[Directions]
Count every line below containing "Solutions"; state the number only.

[Data for review]
[Start of section]
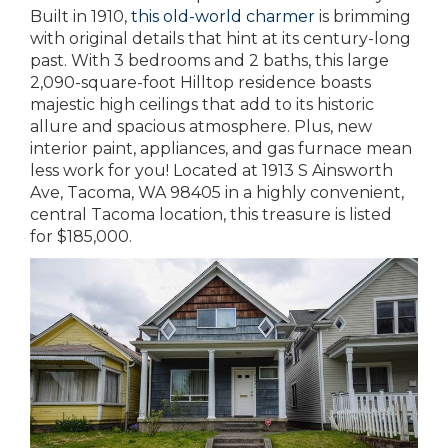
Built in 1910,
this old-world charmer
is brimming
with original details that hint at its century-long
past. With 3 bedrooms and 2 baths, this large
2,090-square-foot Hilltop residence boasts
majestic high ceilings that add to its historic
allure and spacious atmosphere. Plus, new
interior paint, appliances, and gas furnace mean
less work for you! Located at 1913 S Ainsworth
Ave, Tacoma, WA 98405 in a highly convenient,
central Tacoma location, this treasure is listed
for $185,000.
[End of section]
[Start of section]
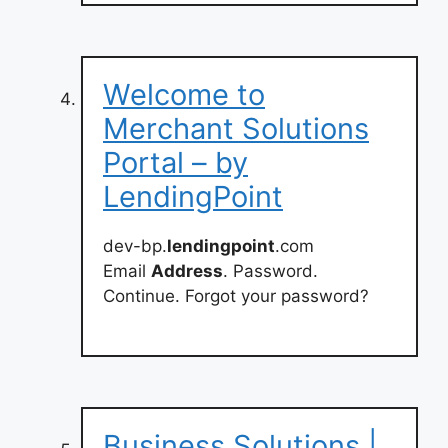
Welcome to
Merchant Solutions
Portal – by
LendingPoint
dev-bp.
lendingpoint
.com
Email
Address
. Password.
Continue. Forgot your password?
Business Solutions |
[End of section]
[Result of the task]
2